YOUR OBJECTIVE
Pull out each line of the records holding the string "format".

Records contained in a dataset
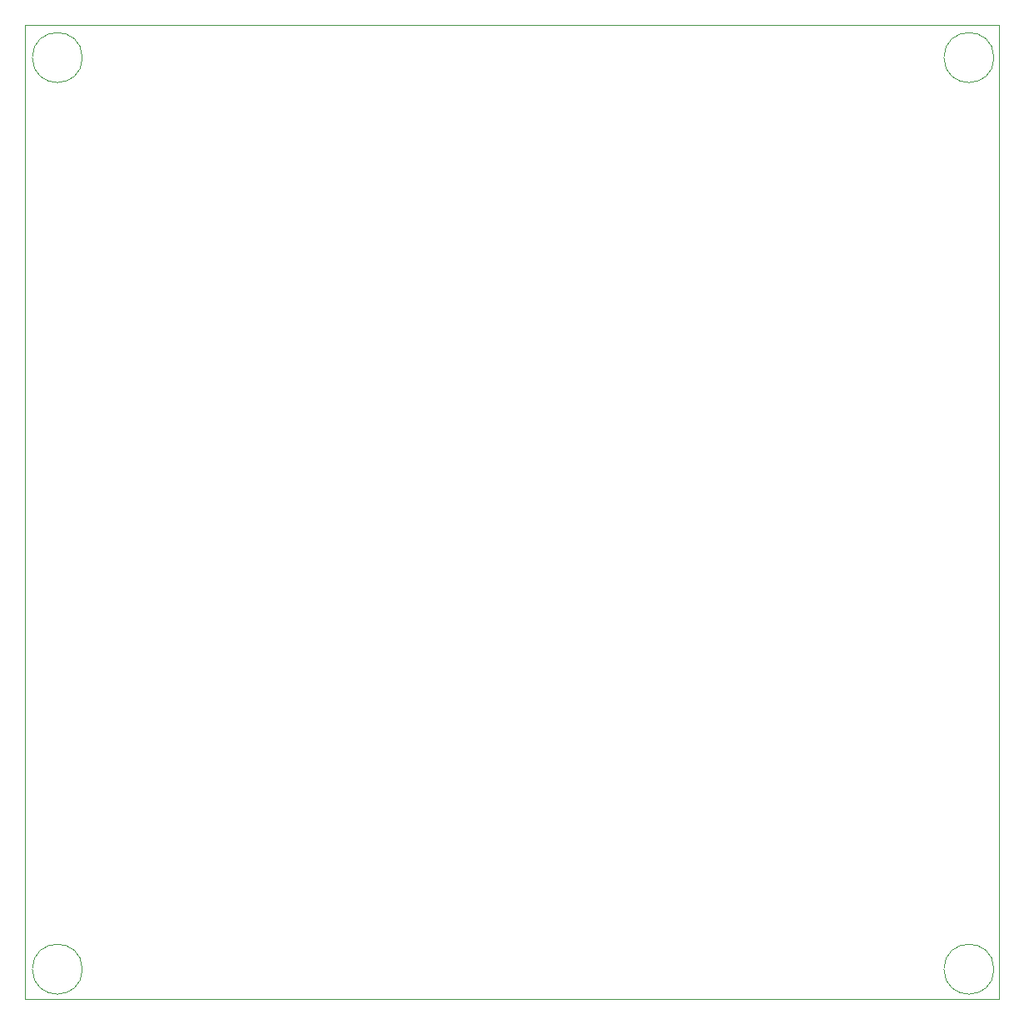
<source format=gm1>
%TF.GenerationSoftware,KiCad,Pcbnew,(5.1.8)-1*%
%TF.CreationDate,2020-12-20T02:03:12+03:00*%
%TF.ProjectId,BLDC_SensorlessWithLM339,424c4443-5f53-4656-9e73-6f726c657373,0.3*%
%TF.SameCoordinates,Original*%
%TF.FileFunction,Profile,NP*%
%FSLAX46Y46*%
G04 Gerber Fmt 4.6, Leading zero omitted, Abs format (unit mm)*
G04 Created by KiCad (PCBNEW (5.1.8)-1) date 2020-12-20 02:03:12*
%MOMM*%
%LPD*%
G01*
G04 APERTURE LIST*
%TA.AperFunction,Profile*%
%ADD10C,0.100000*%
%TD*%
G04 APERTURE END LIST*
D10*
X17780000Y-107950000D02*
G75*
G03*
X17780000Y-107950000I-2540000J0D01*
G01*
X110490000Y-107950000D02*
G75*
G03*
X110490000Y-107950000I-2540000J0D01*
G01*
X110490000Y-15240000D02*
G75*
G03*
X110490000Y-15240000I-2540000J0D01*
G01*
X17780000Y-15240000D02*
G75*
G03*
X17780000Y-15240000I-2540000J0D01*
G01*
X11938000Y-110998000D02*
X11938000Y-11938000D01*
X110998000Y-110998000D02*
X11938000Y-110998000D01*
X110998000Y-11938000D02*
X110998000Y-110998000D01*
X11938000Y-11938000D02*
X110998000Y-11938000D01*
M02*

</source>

* * *

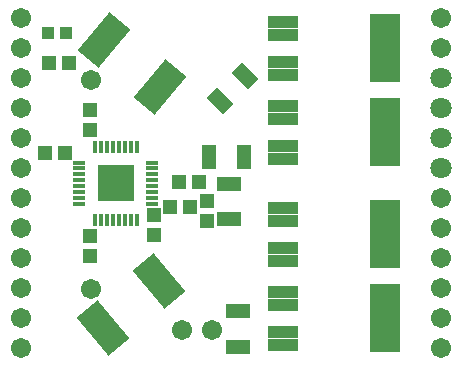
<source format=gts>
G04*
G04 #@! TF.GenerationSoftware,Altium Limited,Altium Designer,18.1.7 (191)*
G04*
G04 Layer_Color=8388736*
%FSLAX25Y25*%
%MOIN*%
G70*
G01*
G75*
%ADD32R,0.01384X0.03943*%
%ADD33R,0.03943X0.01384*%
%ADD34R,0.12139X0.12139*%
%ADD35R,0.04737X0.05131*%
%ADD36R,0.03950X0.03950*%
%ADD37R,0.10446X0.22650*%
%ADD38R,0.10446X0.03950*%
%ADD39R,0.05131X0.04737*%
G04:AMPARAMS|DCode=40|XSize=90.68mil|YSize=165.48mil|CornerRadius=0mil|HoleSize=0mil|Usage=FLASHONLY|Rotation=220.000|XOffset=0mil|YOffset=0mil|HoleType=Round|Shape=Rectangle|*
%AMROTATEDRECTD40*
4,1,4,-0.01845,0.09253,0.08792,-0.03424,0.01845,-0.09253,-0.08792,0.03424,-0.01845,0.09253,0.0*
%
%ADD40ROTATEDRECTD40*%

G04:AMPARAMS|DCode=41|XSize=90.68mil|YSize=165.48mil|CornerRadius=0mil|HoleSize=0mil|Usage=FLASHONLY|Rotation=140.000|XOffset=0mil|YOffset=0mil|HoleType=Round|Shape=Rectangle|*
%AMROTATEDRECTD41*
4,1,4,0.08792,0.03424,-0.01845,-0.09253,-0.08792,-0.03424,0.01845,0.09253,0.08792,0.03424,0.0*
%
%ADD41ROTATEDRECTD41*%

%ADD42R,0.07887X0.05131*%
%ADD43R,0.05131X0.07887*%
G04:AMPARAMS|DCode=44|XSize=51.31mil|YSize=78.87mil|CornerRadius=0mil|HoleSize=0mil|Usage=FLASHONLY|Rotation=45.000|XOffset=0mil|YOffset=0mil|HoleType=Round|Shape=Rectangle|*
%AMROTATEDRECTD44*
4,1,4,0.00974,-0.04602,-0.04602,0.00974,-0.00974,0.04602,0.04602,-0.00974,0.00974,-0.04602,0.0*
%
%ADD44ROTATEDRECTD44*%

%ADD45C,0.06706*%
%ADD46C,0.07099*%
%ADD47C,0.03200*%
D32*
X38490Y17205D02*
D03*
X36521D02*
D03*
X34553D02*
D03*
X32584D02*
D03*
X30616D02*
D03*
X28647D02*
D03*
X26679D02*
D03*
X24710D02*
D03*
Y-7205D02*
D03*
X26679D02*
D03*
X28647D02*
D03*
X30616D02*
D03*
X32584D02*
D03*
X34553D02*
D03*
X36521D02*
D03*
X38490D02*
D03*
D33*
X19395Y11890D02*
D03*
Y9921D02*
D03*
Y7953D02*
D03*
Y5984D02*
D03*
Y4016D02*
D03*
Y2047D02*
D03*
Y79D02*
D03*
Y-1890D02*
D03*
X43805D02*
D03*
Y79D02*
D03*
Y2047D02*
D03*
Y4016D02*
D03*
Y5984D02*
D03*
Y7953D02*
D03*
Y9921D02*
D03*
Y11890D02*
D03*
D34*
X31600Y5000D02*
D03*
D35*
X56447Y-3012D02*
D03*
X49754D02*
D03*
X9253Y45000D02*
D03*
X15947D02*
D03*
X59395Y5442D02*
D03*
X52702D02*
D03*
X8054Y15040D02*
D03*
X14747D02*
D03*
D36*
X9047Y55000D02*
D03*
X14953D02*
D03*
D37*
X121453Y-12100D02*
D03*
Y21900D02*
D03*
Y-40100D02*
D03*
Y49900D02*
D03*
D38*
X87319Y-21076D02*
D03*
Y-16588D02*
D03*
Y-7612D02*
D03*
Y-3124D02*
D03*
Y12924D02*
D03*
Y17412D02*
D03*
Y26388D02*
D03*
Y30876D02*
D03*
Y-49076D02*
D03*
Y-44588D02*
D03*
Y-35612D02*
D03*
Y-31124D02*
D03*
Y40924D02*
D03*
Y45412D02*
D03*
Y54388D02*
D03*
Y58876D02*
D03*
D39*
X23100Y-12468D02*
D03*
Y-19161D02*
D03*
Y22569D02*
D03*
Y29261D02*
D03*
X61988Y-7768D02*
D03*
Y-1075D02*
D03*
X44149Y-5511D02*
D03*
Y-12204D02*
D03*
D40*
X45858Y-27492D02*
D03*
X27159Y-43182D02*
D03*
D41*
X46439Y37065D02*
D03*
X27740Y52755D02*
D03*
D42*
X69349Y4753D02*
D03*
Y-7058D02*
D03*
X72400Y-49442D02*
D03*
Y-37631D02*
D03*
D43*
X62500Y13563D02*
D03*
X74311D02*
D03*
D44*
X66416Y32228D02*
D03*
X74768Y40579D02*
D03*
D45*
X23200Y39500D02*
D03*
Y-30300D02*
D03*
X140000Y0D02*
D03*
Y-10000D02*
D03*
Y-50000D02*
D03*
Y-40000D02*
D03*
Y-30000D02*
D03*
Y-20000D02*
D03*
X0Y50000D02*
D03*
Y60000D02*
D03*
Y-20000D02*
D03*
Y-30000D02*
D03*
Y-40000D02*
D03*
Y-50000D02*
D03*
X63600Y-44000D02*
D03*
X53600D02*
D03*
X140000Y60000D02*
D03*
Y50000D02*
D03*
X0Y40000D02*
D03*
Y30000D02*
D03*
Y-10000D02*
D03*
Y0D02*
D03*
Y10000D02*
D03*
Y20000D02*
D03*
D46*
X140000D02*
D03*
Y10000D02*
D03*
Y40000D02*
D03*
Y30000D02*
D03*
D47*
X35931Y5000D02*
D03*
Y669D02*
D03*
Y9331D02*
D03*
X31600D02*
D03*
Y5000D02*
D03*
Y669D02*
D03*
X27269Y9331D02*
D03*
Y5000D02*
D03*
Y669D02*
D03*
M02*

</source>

...

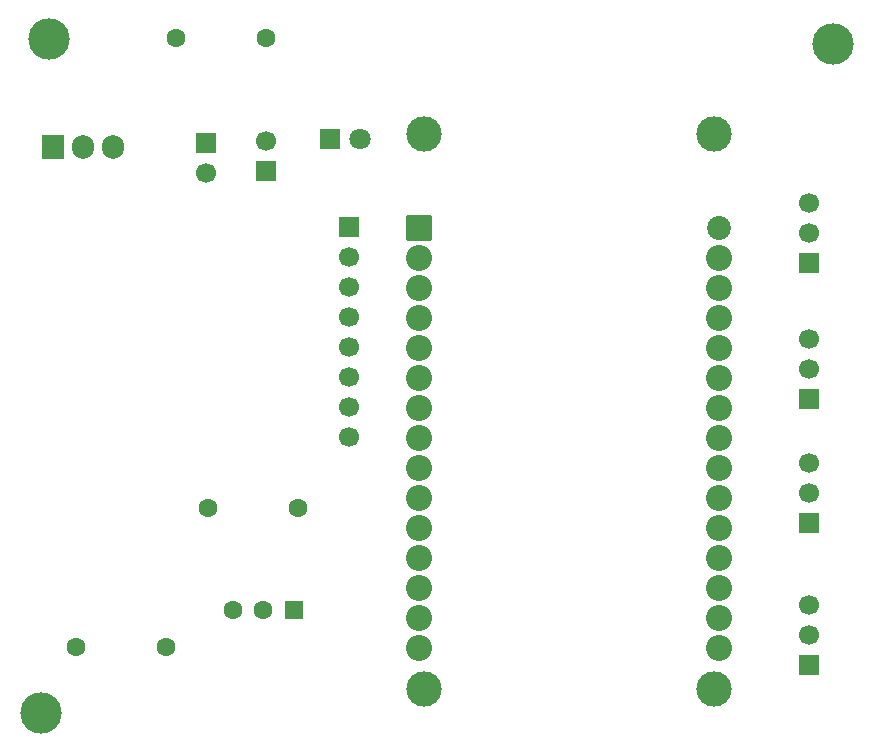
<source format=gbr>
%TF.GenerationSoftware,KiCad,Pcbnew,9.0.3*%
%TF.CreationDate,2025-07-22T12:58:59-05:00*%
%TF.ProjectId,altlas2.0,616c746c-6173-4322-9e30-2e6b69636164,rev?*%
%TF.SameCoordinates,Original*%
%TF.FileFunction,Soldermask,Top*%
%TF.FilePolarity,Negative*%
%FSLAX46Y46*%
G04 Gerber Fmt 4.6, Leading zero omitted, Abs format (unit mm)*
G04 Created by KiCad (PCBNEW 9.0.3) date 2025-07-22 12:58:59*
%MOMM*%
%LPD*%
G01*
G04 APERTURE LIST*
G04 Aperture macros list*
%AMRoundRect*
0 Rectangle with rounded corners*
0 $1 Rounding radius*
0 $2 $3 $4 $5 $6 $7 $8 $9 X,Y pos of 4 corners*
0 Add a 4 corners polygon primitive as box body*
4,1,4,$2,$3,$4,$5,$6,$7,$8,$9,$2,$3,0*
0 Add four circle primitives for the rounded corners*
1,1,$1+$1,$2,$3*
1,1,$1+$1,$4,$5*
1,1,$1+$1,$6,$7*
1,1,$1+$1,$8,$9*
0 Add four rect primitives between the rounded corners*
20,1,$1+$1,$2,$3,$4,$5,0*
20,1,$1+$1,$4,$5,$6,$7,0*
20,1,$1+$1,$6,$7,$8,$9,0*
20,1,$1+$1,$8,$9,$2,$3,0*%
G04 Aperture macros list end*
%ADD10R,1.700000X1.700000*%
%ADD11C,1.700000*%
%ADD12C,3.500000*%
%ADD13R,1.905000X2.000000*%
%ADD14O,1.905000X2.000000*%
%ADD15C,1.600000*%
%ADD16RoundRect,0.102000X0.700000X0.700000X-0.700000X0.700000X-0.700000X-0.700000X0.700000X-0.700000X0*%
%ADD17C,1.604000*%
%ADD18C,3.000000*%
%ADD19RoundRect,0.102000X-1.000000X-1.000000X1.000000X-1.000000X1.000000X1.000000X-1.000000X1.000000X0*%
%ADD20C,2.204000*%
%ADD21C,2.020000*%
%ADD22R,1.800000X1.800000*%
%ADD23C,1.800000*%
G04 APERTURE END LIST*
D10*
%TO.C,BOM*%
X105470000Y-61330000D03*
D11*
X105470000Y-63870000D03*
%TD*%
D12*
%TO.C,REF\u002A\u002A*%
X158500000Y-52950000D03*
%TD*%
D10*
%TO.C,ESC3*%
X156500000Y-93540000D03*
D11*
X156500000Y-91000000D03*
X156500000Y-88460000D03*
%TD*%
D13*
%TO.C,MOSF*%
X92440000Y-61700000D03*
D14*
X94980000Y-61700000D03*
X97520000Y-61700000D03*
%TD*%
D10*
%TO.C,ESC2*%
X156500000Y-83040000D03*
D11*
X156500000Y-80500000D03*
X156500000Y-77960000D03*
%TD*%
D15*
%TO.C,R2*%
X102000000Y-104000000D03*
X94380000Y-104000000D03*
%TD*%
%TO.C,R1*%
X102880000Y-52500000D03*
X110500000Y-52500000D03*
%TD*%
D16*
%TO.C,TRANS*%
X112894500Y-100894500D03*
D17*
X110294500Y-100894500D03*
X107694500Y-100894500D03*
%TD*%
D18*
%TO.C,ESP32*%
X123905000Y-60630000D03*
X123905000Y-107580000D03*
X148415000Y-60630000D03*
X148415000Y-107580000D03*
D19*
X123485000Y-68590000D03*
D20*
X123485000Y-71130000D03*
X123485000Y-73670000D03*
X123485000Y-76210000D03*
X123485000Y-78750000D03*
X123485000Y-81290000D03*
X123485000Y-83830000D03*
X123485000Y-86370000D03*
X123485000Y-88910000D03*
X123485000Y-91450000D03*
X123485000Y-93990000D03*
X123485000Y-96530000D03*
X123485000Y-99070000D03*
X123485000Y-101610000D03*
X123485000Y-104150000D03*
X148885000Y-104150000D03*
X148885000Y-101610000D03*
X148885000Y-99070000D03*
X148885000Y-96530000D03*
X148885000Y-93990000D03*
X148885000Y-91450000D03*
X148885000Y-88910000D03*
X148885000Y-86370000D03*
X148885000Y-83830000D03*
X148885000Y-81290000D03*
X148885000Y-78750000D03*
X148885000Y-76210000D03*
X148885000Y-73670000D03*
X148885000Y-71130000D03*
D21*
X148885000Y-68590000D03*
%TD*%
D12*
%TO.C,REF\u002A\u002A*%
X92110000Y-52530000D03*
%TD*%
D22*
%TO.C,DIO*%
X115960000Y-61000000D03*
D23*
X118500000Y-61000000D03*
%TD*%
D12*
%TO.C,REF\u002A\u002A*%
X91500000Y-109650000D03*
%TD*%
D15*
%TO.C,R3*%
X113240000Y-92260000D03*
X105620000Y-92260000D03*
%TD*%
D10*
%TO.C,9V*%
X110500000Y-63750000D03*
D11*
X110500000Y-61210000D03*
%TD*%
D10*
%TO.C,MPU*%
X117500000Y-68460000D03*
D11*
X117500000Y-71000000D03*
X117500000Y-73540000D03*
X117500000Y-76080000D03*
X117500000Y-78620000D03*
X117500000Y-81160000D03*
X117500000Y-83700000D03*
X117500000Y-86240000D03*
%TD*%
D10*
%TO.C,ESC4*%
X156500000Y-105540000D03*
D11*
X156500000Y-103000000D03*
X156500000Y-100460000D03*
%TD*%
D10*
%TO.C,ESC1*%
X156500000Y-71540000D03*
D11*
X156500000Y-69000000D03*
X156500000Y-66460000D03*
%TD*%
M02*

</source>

RESPONSE TO THE EXERCISE
<source format=gm1>
G04 Gerber Fmt 4.6, Leading zero omitted, Abs format (unit mm)*
<source format=gts>
<source format=gbr>
G04 Gerber Fmt 4.6, Leading zero omitted, Abs format (unit mm)*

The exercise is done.